[Problem to work on]: Copy out every line of the data exactly; do not include the images.

[Provided entries]:
———

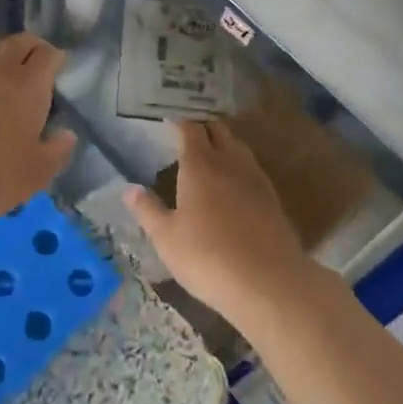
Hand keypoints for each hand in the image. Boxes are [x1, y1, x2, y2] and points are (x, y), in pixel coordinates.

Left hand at [0, 34, 76, 228]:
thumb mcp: (36, 173)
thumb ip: (56, 151)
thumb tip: (67, 135)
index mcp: (29, 86)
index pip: (47, 55)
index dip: (56, 57)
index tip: (59, 67)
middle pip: (17, 42)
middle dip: (31, 47)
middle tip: (36, 60)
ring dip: (1, 50)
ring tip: (6, 63)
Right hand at [126, 121, 311, 324]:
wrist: (268, 282)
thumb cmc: (207, 256)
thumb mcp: (166, 238)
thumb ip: (148, 210)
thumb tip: (129, 190)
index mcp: (200, 165)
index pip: (190, 129)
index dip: (180, 123)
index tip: (169, 122)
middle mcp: (230, 163)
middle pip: (219, 131)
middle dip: (204, 128)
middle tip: (189, 134)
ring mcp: (255, 180)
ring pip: (239, 148)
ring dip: (225, 145)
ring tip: (211, 154)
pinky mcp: (273, 199)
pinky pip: (253, 170)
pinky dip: (240, 168)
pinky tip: (234, 185)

———

[Solution to the exercise]:
Hand keypoints for each hand in the image. Boxes are [x1, y1, x2, y2] and points are (x, y), in pixel coordinates.

Left hand at [0, 34, 76, 228]:
thumb mcp: (36, 173)
thumb ip: (56, 151)
thumb tip: (67, 135)
index mcp: (29, 86)
index pip: (47, 55)
index dip: (56, 57)
index tip: (59, 67)
middle pip: (17, 42)
middle dip: (31, 47)
middle tip: (36, 60)
ring dip: (1, 50)
ring tip: (6, 63)
Right hand at [126, 121, 311, 324]:
wrist: (268, 282)
thumb cmc: (207, 256)
thumb mcp: (166, 238)
thumb ip: (148, 210)
thumb tip: (129, 190)
index mcp: (200, 165)
index pip: (190, 129)
index dip: (180, 123)
index tip: (169, 122)
middle mcp: (230, 163)
middle pip: (219, 131)
middle dip: (204, 128)
middle tip: (189, 134)
ring mcp: (255, 180)
ring pip: (239, 148)
ring dip: (225, 145)
ring tip: (211, 154)
pinky mcp: (273, 199)
pinky pip: (253, 170)
pinky dip: (240, 168)
pinky tip: (234, 185)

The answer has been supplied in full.